WORK REQUIRED
Set all the entries down again, unaltered.

*** EXERCISE INPUTS

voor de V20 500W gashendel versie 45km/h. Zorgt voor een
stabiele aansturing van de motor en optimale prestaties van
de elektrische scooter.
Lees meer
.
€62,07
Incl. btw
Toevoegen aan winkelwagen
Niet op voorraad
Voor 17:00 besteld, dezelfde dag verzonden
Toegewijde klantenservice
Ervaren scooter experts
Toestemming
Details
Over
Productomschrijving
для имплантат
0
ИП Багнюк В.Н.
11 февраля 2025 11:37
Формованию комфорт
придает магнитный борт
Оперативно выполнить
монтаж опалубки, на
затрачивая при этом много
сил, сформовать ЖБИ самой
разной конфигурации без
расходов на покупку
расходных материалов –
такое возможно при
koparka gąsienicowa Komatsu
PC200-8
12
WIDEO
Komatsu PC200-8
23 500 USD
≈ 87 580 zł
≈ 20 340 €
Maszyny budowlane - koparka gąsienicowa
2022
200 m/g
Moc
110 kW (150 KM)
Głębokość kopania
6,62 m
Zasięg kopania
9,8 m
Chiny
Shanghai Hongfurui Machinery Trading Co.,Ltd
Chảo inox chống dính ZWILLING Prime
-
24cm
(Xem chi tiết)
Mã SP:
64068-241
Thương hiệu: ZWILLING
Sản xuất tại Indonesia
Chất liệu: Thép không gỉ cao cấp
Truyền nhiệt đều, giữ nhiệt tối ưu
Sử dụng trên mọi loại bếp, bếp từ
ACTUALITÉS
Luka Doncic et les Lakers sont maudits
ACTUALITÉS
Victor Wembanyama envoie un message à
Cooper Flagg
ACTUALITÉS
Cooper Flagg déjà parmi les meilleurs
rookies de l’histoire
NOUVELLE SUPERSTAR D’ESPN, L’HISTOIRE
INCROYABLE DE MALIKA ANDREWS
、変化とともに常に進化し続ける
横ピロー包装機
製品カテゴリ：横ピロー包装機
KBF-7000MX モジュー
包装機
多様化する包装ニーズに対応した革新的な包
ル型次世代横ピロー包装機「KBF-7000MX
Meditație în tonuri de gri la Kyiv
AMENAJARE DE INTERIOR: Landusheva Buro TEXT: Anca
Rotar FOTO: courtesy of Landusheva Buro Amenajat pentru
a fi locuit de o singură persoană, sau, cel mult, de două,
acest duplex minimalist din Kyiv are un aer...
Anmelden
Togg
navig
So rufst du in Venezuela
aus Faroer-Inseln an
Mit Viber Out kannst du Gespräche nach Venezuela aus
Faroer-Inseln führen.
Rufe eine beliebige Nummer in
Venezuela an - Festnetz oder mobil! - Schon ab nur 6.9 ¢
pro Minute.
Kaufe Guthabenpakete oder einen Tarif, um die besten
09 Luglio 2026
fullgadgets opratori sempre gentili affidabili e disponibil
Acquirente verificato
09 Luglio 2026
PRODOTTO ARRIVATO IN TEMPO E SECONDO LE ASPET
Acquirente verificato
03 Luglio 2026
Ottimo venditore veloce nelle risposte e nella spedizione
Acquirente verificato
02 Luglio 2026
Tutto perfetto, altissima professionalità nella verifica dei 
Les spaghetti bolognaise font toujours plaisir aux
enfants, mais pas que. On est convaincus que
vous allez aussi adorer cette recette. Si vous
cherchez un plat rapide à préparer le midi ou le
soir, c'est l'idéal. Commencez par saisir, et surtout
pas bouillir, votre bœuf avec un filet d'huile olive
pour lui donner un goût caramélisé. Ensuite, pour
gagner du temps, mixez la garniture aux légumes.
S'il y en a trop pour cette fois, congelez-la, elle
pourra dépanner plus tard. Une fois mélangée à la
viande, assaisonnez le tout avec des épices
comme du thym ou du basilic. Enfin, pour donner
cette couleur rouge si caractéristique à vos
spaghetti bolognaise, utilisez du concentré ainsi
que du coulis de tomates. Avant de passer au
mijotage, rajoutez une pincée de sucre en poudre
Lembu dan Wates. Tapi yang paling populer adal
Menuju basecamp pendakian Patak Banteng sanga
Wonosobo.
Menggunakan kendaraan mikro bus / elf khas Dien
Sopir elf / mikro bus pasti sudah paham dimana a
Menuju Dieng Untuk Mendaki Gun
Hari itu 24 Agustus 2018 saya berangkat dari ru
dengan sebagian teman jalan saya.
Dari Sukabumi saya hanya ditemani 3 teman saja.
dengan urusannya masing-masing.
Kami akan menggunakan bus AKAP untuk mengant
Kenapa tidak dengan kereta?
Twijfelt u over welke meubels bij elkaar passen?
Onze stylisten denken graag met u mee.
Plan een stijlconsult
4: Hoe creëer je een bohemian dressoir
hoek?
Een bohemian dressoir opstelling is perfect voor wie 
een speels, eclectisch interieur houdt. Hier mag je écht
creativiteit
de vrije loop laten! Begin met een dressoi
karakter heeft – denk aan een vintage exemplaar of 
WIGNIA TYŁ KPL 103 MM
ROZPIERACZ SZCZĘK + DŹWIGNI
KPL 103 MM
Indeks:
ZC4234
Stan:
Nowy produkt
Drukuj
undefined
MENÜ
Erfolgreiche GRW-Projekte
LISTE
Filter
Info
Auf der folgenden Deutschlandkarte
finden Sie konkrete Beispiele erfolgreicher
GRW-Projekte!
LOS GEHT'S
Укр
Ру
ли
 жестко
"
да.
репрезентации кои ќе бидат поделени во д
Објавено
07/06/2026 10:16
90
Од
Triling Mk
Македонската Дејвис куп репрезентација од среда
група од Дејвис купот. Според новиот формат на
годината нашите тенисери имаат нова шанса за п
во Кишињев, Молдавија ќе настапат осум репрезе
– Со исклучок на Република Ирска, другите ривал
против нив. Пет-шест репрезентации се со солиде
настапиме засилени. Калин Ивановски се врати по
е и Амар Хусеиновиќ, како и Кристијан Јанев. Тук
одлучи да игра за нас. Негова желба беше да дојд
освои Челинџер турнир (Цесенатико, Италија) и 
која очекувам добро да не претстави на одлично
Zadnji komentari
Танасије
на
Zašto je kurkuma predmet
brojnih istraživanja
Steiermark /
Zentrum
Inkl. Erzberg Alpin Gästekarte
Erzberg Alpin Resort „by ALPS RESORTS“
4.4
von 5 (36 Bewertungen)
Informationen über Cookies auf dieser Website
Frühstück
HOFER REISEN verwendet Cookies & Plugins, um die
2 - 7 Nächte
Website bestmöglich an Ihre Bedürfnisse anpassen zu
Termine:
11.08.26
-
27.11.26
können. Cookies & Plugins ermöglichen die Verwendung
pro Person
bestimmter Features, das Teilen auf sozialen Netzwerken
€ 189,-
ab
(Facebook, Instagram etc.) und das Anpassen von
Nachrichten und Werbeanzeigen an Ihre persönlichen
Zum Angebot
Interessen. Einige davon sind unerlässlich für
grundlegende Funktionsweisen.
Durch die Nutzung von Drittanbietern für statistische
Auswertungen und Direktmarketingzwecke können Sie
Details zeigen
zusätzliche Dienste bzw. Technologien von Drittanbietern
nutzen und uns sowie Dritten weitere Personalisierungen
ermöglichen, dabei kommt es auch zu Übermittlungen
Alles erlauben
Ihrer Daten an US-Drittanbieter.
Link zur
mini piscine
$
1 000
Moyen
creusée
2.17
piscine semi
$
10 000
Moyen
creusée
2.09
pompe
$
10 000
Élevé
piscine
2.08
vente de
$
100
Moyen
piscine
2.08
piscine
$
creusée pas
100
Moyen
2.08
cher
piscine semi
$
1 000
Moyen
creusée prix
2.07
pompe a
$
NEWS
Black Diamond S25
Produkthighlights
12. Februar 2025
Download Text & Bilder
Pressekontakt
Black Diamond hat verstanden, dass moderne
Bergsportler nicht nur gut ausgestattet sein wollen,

******

FINAL ANSWER
voor de V20 500W gashendel versie 45km/h. Zorgt voor een
stabiele aansturing van de motor en optimale prestaties van
de elektrische scooter.
Lees meer
.
€62,07
Incl. btw
Toevoegen aan winkelwagen
Niet op voorraad
Voor 17:00 besteld, dezelfde dag verzonden
Toegewijde klantenservice
Ervaren scooter experts
Toestemming
Details
Over
Productomschrijving
для имплантат
0
ИП Багнюк В.Н.
11 февраля 2025 11:37
Формованию комфорт
придает магнитный борт
Оперативно выполнить
монтаж опалубки, на
затрачивая при этом много
сил, сформовать ЖБИ самой
разной конфигурации без
расходов на покупку
расходных материалов –
такое возможно при
koparka gąsienicowa Komatsu
PC200-8
12
WIDEO
Komatsu PC200-8
23 500 USD
≈ 87 580 zł
≈ 20 340 €
Maszyny budowlane - koparka gąsienicowa
2022
200 m/g
Moc
110 kW (150 KM)
Głębokość kopania
6,62 m
Zasięg kopania
9,8 m
Chiny
Shanghai Hongfurui Machinery Trading Co.,Ltd
Chảo inox chống dính ZWILLING Prime
-
24cm
(Xem chi tiết)
Mã SP:
64068-241
Thương hiệu: ZWILLING
Sản xuất tại Indonesia
Chất liệu: Thép không gỉ cao cấp
Truyền nhiệt đều, giữ nhiệt tối ưu
Sử dụng trên mọi loại bếp, bếp từ
ACTUALITÉS
Luka Doncic et les Lakers sont maudits
ACTUALITÉS
Victor Wembanyama envoie un message à
Cooper Flagg
ACTUALITÉS
Cooper Flagg déjà parmi les meilleurs
rookies de l’histoire
NOUVELLE SUPERSTAR D’ESPN, L’HISTOIRE
INCROYABLE DE MALIKA ANDREWS
、変化とともに常に進化し続ける
横ピロー包装機
製品カテゴリ：横ピロー包装機
KBF-7000MX モジュー
包装機
多様化する包装ニーズに対応した革新的な包
ル型次世代横ピロー包装機「KBF-7000MX
Meditație în tonuri de gri la Kyiv
AMENAJARE DE INTERIOR: Landusheva Buro TEXT: Anca
Rotar FOTO: courtesy of Landusheva Buro Amenajat pentru
a fi locuit de o singură persoană, sau, cel mult, de două,
acest duplex minimalist din Kyiv are un aer...
Anmelden
Togg
navig
So rufst du in Venezuela
aus Faroer-Inseln an
Mit Viber Out kannst du Gespräche nach Venezuela aus
Faroer-Inseln führen.
Rufe eine beliebige Nummer in
Venezuela an - Festnetz oder mobil! - Schon ab nur 6.9 ¢
pro Minute.
Kaufe Guthabenpakete oder einen Tarif, um die besten
09 Luglio 2026
fullgadgets opratori sempre gentili affidabili e disponibil
Acquirente verificato
09 Luglio 2026
PRODOTTO ARRIVATO IN TEMPO E SECONDO LE ASPET
Acquirente verificato
03 Luglio 2026
Ottimo venditore veloce nelle risposte e nella spedizione
Acquirente verificato
02 Luglio 2026
Tutto perfetto, altissima professionalità nella verifica dei 
Les spaghetti bolognaise font toujours plaisir aux
enfants, mais pas que. On est convaincus que
vous allez aussi adorer cette recette. Si vous
cherchez un plat rapide à préparer le midi ou le
soir, c'est l'idéal. Commencez par saisir, et surtout
pas bouillir, votre bœuf avec un filet d'huile olive
pour lui donner un goût caramélisé. Ensuite, pour
gagner du temps, mixez la garniture aux légumes.
S'il y en a trop pour cette fois, congelez-la, elle
pourra dépanner plus tard. Une fois mélangée à la
viande, assaisonnez le tout avec des épices
comme du thym ou du basilic. Enfin, pour donner
cette couleur rouge si caractéristique à vos
spaghetti bolognaise, utilisez du concentré ainsi
que du coulis de tomates. Avant de passer au
mijotage, rajoutez une pincée de sucre en poudre
Lembu dan Wates. Tapi yang paling populer adal
Menuju basecamp pendakian Patak Banteng sanga
Wonosobo.
Menggunakan kendaraan mikro bus / elf khas Dien
Sopir elf / mikro bus pasti sudah paham dimana a
Menuju Dieng Untuk Mendaki Gun
Hari itu 24 Agustus 2018 saya berangkat dari ru
dengan sebagian teman jalan saya.
Dari Sukabumi saya hanya ditemani 3 teman saja.
dengan urusannya masing-masing.
Kami akan menggunakan bus AKAP untuk mengant
Kenapa tidak dengan kereta?
Twijfelt u over welke meubels bij elkaar passen?
Onze stylisten denken graag met u mee.
Plan een stijlconsult
4: Hoe creëer je een bohemian dressoir
hoek?
Een bohemian dressoir opstelling is perfect voor wie 
een speels, eclectisch interieur houdt. Hier mag je écht
creativiteit
de vrije loop laten! Begin met een dressoi
karakter heeft – denk aan een vintage exemplaar of 
WIGNIA TYŁ KPL 103 MM
ROZPIERACZ SZCZĘK + DŹWIGNI
KPL 103 MM
Indeks:
ZC4234
Stan:
Nowy produkt
Drukuj
undefined
MENÜ
Erfolgreiche GRW-Projekte
LISTE
Filter
Info
Auf der folgenden Deutschlandkarte
finden Sie konkrete Beispiele erfolgreicher
GRW-Projekte!
LOS GEHT'S
Укр
Ру
ли
 жестко
"
да.
репрезентации кои ќе бидат поделени во д
Објавено
07/06/2026 10:16
90
Од
Triling Mk
Македонската Дејвис куп репрезентација од среда
група од Дејвис купот. Според новиот формат на
годината нашите тенисери имаат нова шанса за п
во Кишињев, Молдавија ќе настапат осум репрезе
– Со исклучок на Република Ирска, другите ривал
против нив. Пет-шест репрезентации се со солиде
настапиме засилени. Калин Ивановски се врати по
е и Амар Хусеиновиќ, како и Кристијан Јанев. Тук
одлучи да игра за нас. Негова желба беше да дојд
освои Челинџер турнир (Цесенатико, Италија) и 
која очекувам добро да не претстави на одлично
Zadnji komentari
Танасије
на
Zašto je kurkuma predmet
brojnih istraživanja
Steiermark /
Zentrum
Inkl. Erzberg Alpin Gästekarte
Erzberg Alpin Resort „by ALPS RESORTS“
4.4
von 5 (36 Bewertungen)
Informationen über Cookies auf dieser Website
Frühstück
HOFER REISEN verwendet Cookies & Plugins, um die
2 - 7 Nächte
Website bestmöglich an Ihre Bedürfnisse anpassen zu
Termine:
11.08.26
-
27.11.26
können. Cookies & Plugins ermöglichen die Verwendung
pro Person
bestimmter Features, das Teilen auf sozialen Netzwerken
€ 189,-
ab
(Facebook, Instagram etc.) und das Anpassen von
Nachrichten und Werbeanzeigen an Ihre persönlichen
Zum Angebot
Interessen. Einige davon sind unerlässlich für
grundlegende Funktionsweisen.
Durch die Nutzung von Drittanbietern für statistische
Auswertungen und Direktmarketingzwecke können Sie
Details zeigen
zusätzliche Dienste bzw. Technologien von Drittanbietern
nutzen und uns sowie Dritten weitere Personalisierungen
ermöglichen, dabei kommt es auch zu Übermittlungen
Alles erlauben
Ihrer Daten an US-Drittanbieter.
Link zur
mini piscine
$
1 000
Moyen
creusée
2.17
piscine semi
$
10 000
Moyen
creusée
2.09
pompe
$
10 000
Élevé
piscine
2.08
vente de
$
100
Moyen
piscine
2.08
piscine
$
creusée pas
100
Moyen
2.08
cher
piscine semi
$
1 000
Moyen
creusée prix
2.07
pompe a
$
NEWS
Black Diamond S25
Produkthighlights
12. Februar 2025
Download Text & Bilder
Pressekontakt
Black Diamond hat verstanden, dass moderne
Bergsportler nicht nur gut ausgestattet sein wollen,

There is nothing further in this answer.